Hi Mike, the Panasonic BD30 was my first Blu Ray player and an excellent performing one too, but the technology has matured and there are better availible now, Panasonic have there new range and so does Sony and Pioneer, but for your budget I strongly recommend you look at the Oppo BDP83, it is one of best and has super quick load times, on the fly menu selection and is also a universal player meaning you get SACD / DVD-Audio / CD playback and of course DVD which benefits from the excellent Anchor Bay Technology VRS chipset which is one of the best for scaling normal DVD playback to 1080p...you get a lot of player for your money :T


----------



## Jungle Jack (Jul 28, 2009)

Hello,
I will second John's recommendation of the OPPO. It is the player to get in that range. In fact, Lexicon and Theta are both selling 2K+ players based off of the OPPO. These players will mostly just have a nicer faceplate and high end name to justify charging 6 times the amount of the OPPO.
Cheers,
JJ


----------



## Jon Liu (May 21, 2007)

I'll give the Oppo a third recommendation. Most people when asking for blu-ray suggestions don't want to go with anything over $250, but since your budget is right at $500, which is where the Oppo is at, I cannot emphasize that recommendation enough. I've had 3 separate standalone players, Panasonic DMP-BD30, Pioneer BDP-51FD, Panasonic DMP-BD35, plus my Playstation 3 for blu-ray playback and finally the Oppo. It is by far the best, quality-wise, performance-wise, function-wise. Firmware updates are a plenty so any issues you run into are taken care of a lot quicker than the other companies.

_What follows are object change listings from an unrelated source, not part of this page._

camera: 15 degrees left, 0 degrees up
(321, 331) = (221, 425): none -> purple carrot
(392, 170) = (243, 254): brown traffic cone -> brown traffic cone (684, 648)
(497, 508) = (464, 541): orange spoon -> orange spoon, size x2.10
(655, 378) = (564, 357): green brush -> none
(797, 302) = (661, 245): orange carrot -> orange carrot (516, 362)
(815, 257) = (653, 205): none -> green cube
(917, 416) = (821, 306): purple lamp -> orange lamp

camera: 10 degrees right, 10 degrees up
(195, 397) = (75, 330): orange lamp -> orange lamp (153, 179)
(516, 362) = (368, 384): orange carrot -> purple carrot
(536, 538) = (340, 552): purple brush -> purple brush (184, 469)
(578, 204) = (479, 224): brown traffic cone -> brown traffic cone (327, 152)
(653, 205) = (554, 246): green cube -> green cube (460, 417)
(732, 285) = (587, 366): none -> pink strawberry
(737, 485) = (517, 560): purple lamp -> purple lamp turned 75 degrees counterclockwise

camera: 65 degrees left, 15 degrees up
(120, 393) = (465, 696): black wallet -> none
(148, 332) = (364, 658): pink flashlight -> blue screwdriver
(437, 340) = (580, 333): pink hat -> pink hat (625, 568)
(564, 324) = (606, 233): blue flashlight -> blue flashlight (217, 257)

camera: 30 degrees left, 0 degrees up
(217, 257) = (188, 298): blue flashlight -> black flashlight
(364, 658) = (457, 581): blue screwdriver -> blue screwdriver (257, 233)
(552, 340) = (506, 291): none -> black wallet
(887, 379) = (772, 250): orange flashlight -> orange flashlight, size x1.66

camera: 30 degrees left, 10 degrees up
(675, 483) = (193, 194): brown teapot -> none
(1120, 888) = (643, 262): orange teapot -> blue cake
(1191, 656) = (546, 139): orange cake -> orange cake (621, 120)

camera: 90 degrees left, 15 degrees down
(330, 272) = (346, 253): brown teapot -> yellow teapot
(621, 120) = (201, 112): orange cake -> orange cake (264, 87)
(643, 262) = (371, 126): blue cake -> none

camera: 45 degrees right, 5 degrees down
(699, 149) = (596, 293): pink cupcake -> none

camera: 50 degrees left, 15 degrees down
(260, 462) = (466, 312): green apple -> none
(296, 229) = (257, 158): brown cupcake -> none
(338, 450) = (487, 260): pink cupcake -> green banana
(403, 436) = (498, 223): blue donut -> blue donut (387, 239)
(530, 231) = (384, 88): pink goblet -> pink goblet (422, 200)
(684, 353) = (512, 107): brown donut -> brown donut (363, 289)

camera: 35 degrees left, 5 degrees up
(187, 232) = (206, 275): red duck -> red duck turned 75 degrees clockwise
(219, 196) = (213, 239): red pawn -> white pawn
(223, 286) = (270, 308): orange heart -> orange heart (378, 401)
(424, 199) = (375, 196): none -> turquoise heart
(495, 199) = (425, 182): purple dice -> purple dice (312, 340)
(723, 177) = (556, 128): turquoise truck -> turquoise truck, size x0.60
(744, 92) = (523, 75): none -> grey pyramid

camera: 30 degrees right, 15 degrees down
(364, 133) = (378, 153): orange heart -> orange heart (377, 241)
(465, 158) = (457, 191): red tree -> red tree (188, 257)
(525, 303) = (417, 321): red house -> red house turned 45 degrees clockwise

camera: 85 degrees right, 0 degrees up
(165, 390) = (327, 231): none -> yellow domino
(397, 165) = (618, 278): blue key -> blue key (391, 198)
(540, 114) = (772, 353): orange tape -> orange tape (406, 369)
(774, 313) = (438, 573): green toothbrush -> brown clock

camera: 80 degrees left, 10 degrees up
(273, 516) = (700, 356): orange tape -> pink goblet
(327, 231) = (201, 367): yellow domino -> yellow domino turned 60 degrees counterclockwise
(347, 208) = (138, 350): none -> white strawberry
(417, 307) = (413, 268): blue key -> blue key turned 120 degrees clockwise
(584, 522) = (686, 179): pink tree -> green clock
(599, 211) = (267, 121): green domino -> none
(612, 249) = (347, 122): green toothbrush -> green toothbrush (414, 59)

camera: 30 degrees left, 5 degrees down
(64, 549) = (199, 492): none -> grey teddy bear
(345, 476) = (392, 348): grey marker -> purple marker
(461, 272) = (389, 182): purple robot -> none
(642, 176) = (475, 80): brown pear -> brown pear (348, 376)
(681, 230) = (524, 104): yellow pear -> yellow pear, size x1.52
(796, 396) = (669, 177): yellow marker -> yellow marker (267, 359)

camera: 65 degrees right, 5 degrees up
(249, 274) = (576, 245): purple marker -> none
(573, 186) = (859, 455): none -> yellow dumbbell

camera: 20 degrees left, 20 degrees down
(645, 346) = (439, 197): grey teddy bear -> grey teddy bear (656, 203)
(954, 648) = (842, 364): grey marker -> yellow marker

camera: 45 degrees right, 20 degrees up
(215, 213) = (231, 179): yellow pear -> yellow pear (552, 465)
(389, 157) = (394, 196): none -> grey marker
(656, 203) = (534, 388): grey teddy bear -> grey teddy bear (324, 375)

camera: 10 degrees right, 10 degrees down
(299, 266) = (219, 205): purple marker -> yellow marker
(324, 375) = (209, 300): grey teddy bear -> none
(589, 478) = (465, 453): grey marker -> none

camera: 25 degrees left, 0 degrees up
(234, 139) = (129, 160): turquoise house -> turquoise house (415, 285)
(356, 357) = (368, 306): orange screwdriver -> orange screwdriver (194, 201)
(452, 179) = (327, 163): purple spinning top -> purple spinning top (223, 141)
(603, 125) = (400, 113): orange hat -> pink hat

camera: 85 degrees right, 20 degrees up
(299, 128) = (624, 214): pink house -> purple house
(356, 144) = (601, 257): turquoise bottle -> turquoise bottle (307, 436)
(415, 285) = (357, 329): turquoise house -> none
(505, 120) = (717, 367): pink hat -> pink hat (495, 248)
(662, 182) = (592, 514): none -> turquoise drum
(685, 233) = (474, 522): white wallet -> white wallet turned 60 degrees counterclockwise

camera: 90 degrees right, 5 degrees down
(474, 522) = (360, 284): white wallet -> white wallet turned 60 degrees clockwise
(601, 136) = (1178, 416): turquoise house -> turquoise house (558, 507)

As JJ mentioned, Theta, Lexicon, Denon, even now Pioneer have players that boast the same features as the Oppo, but none can do it even remotely close to the same price point.


----------



## eugovector (Sep 4, 2006)

Don't need me chiming in, but for $500, I'd say only the Oppo make sense (unless you can make use of the other features of the PS3).


----------



## 43131 - deactivated (Oct 9, 2009)

wow this looks great! Thanks for all the input and suggestions. Without getting too technical, what will this player great improve on then what I currentley have?


----------



## tonyvdb (Sep 5, 2007)

Upconversion of standard DVDs is excellent and it loads BluRay DVDs fast. Firmware updates are often and less compatibility issues with new releases.


----------



## 43131 - deactivated (Oct 9, 2009)

What's better this, or the Pioneer Elite BDP-23FD?


----------



## tonyvdb (Sep 5, 2007)

My understanding is the Oppo is the best bang for buck.


----------



## recruit (May 9, 2009)

Pioneer make some great products and I'm sure the above player is very good but as Tony mentioned the Oppo is excellent VFM and when you consider it is a universal player it is no brainer really, the Oppo hits well above its weight, IMO you would have to spend consirderably more to get the same performance...


----------



## Lordoftherings (Feb 8, 2009)

For about less than $200 (street), you can get the Panasonic DMP-BD60, an excellent player.

* And for $499, the Oppo BDP-83 is the only game in town.


----------